The Madwoman as Rasta Medusa
I-woman go turn all a Babylon to stone.
I-woman is the Deliverer and the Truth.
Look pon I and feel yu inside calcify.
Look pon I and witness the chasm,
the abyss of yuself rupture. Look pon I
and know what bring destruction.
Yu say I-woman is monstrosity
but is yu gravalicous ways
what mek I come the way I come.
Is yu belief everyone exist fi satisfy
yu wanton wantonness.
Yu think, all these years gone,
and I-woman a come here fi revenge?
But yu wrong. Again is so yu wrong.
I-woman is the Reckoning and Judgment Day.
This face, etch with wretchedness,
these dreads, writhing and hissing
misery, is the mirror of yu shame.
I-woman not the Terror.
I-woman is what birth from Terror.
Red
I’ve been wrong about you so long.
You’re not the colour of war
on Kingston streets. When you stain,
you become rust. You cheat
even the flame tree, more orange
in truth than you in your crimson,
your scarlet robes. Not even
the poppy contains you.
Not even one hundred huddled
in the field. Maybe
like you I am a liar. Or memory
is a story I keep telling myself.
But I understand, being as you are
from a long line of women
who regard facts as suggestion,
who know what it is to burn
inside the closet of night.
Which is why, when I reach for you
and you careen from me
the nearer you come
to my yellow, my alabaster skin,
I still croon your name.
I still insist on you, my lovely,
my death, my life.
Invisible Woman
You are the original incognito.
Transparent so all things shine through you.

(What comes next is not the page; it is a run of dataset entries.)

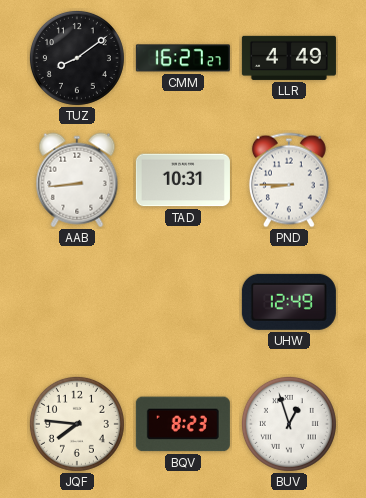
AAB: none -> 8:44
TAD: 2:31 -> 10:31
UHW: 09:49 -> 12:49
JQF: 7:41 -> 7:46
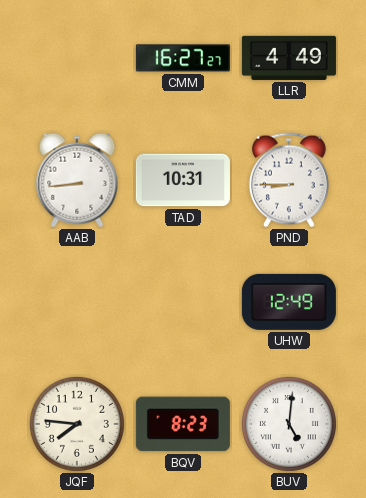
TUZ: 8:09 -> none
BUV: 12:57 -> 5:01
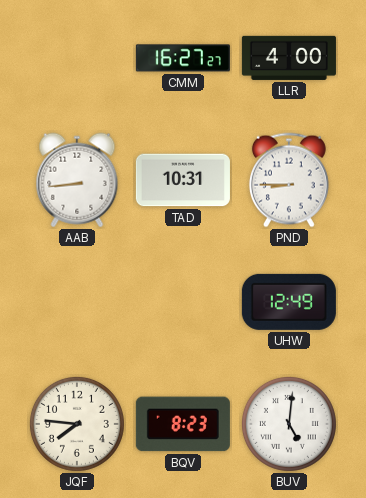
LLR: 4:49 -> 4:00
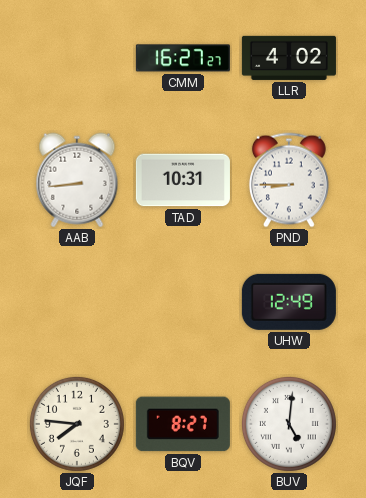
LLR: 4:00 -> 4:02
BQV: 8:23 -> 8:27
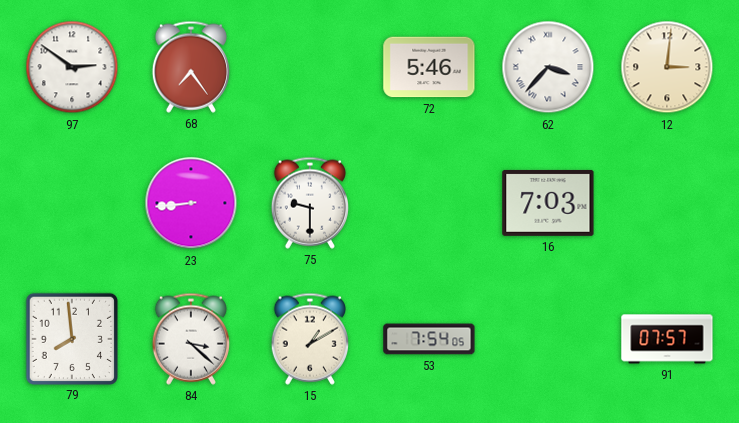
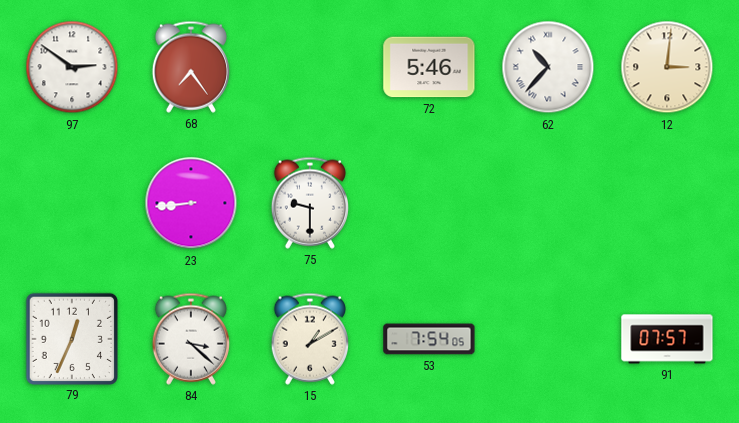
62: 3:37 -> 10:37
16: 7:03 -> none
79: 7:59 -> 12:34
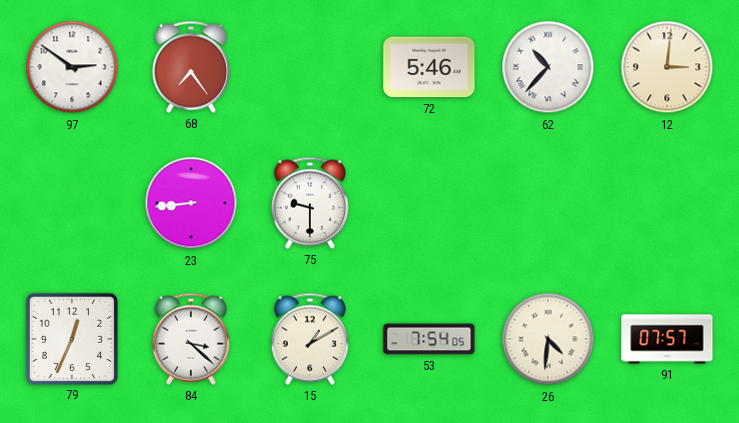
26: none -> 4:31
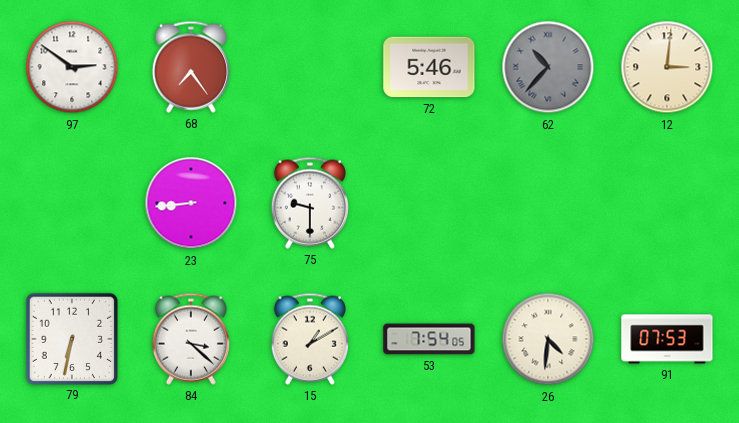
62 dial: white -> grey
79: 12:34 -> 6:32
91: 07:57 -> 07:53
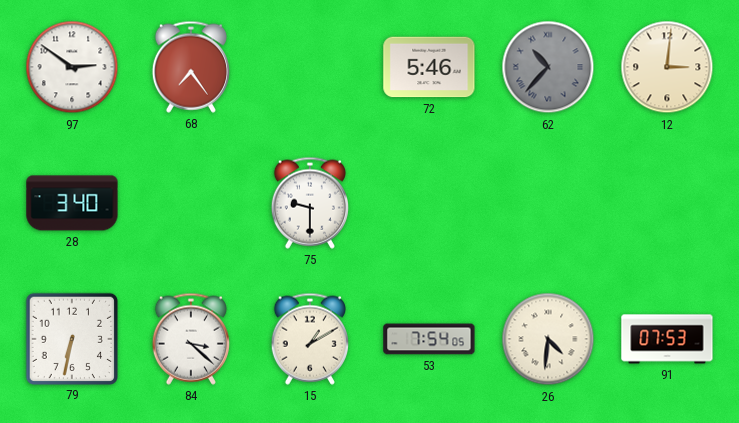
28: none -> 3:40
23: 8:44 -> none
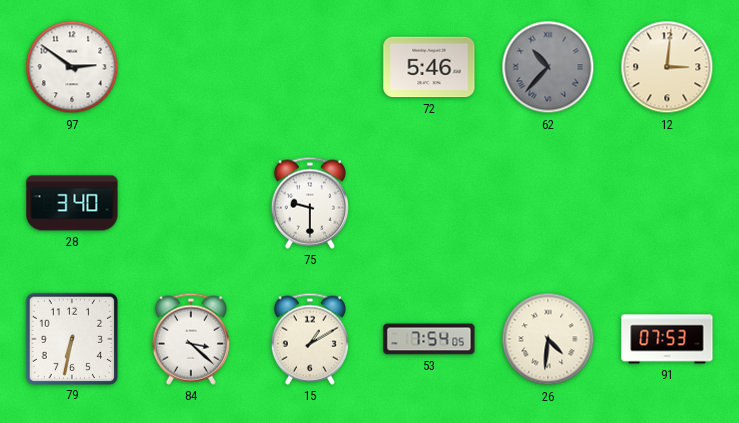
68: 7:24 -> none
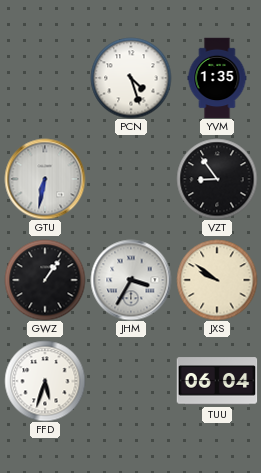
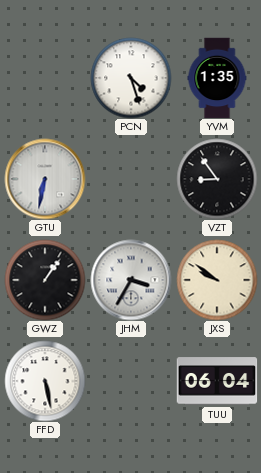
FFD: 5:33 -> 5:28
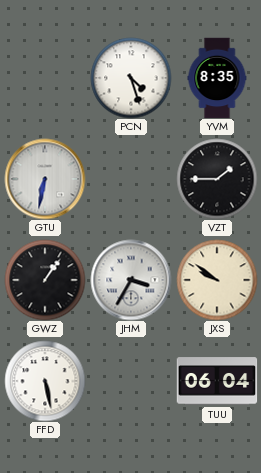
YVM: 1:35 -> 8:35
VZT: 8:54 -> 1:45
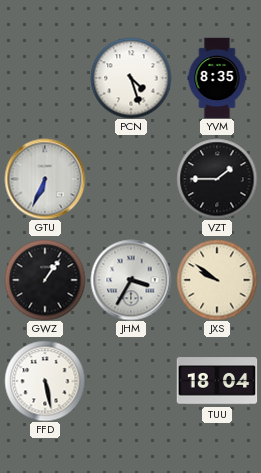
GTU: 6:32 -> 6:34
TUU: 06:04 -> 18:04
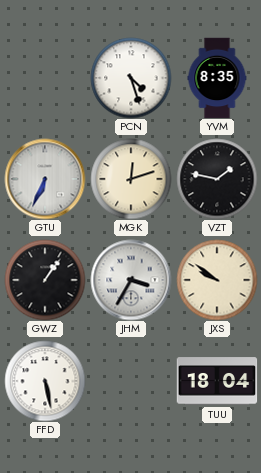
MGK: none -> 12:12
VZT: 1:45 -> 1:47
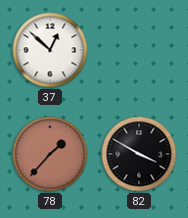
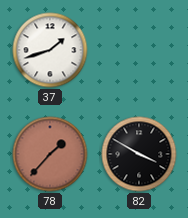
37: 12:52 -> 1:42
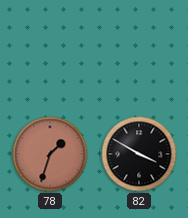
37: 1:42 -> none
78: 1:37 -> 1:33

She’s the whitest black girl you ever saw,
lighter than “flesh” in the Crayola box.
But, man, look at that ass and look at her shake it
were just words, not sticks nor stones, flung
when dresses were the proof that clung like skin,
when lipstick stained brighter than any blood.
Girl, who is it now you’d want to see you?
And what would that mean: to be seen?
Why not make a blessing of what
all these years you’ve thought a curse?—
you are so everywhere, so nowhere,
in plain sight you walk through walls.
Originally from Kingston, Jamaica, Shara McCallum is the author of four books of poetry: The Face of Water: New and Selected Poems (Peepal Tree Press, 2011); This Strange Land (Alice James Books, 2011), a finalist for the OCM Bocas Prize for Caribbean Literature; Song of Thieves (University of Pittsburgh Press, 2003); and The Water Between Us (University of Pittsburgh Press, 1999), winner of the Agnes Lynch Starrett Prize for Poetry. Recognition for her poetry includes a Witter Bynner Fellowship from the Library of Congress and a National Endowment for the Arts Poetry Fellowship. Her poems and personal essays have been published in literary magazines, anthologies, and textbooks in the US, the UK, the Caribbean, Latin America, and Israel and have been translated into Spanish, French, and Romanian. Since 2003, McCallum has been the Director of the Stadler Center for Poetry and a Professor of creative writing and literature at Bucknell University in Lewisburg, Pennsylvania.